In 1984, Richard Stallman began the GNU (GNU’s Not UNIX) Project to provide a clone of the UNIX operating system using entirely Free Software. Because a C compiler is a core component of any UNIX-like operating system, he wrote one: the GNU C Compiler (GCC).

Over the years, GCC was rewritten a few times, and support for various languages was added. When it began to support more languages than just C, the name was changed to the GNU Compiler Collection, keeping the same GCC abbreviation. As with other parts of the GNU Project, GCC uses the GNU General Public License, although it has a special exception for any parts of the compiler that are embedded in the compiled output.

The BSD Issue

Although the GNU Project has GCC, and most proprietary UNIX systems have their own compilers, the BSD projects typically have none. In the base system of any BSD system, GCC is the largest piece of GPL’d code. Over the years, it periodically looked as though TenDRA might replace it. TenDRA, a BSD-licensed C compiler originally started by the Defence Evaluation and Research Agency (the institution that used to be the UK’s equivalent of DARPA) focuses on correctness, and would be a good match for systems like OpenBSD, but progress has been slow.

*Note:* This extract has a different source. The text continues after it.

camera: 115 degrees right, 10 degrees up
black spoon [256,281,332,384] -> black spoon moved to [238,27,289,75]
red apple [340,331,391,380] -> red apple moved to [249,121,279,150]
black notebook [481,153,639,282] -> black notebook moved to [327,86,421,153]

Recently, another option appeared from an unexpected direction. Back in the 1970s, Stephen Johnson of Bell Labs wrote the Portable C Compiler (PCC). Unlike many earlier compilers, it had a clean separation between the parser and code-generation stages, allowing it to be ported to new architectures easily—a feature present in most newer compilers. This compiler was included with a lot of UNIX variants, including 4.3BSD-Reno.

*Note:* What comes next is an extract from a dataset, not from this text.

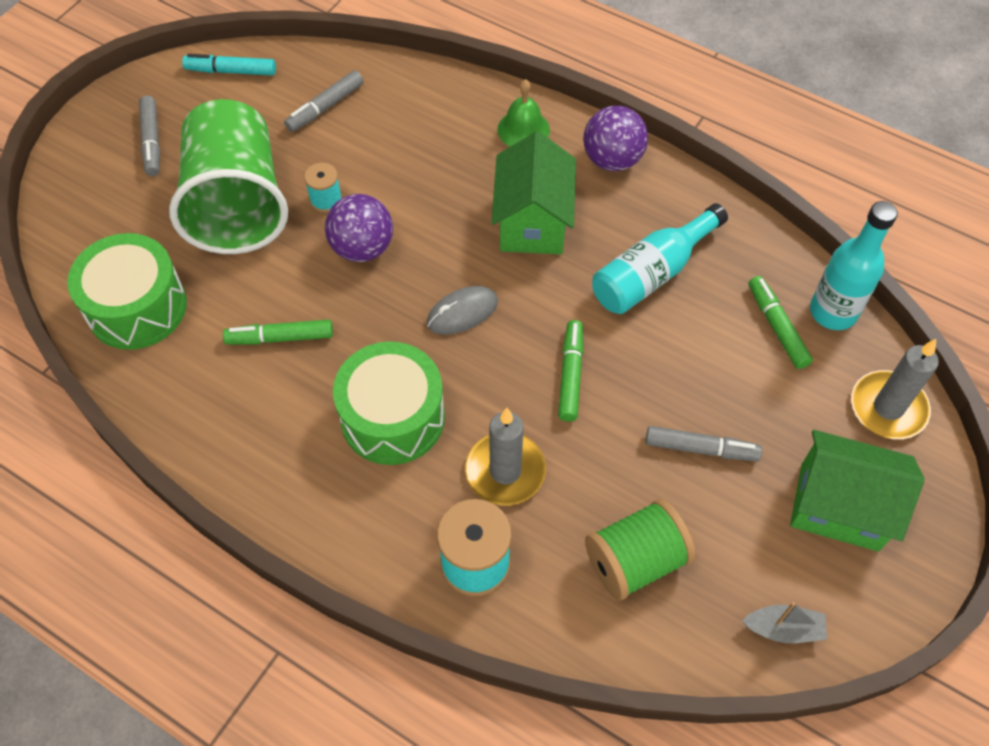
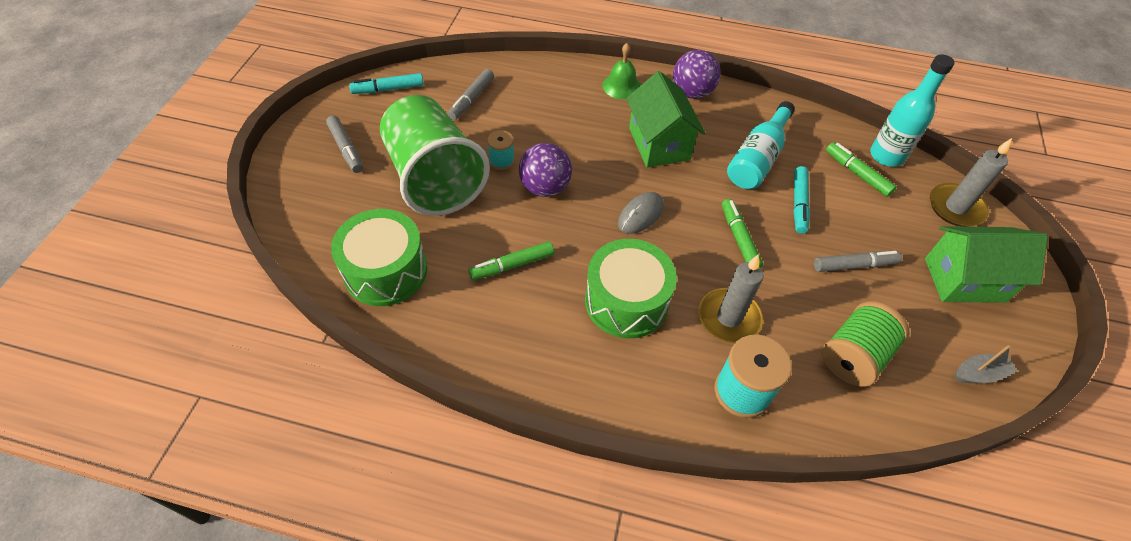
camera: 20 degrees left, 5 degrees down
none -> turquoise marker [793,166,810,234]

PCC never underwent the same degree of growth as GCC, and remains a very small project. The source code is under 1 megabyte (compressed), and compiling it on a 1 GHz machine takes only a few seconds, whereas compiling GCC on the same machine takes most of an afternoon. PCC isn’t as strong in terms of optimization as GCC, but its small size makes it much easier to verify that the output is correct.

In September 2007, PCC was imported into the OpenBSD source tree, with the aim of evaluating it as a GCC replacement for future releases. A simple compiler is very attractive to the BSD communities—particularly one that’s portable. GCC has a habit of changing the interface to the back end, orphaning architectures. This behavior has resulted in some ports of NetBSD, for example, having to stick with old versions of GCC, since no one with the expertise to maintain the compiler port is willing to do so.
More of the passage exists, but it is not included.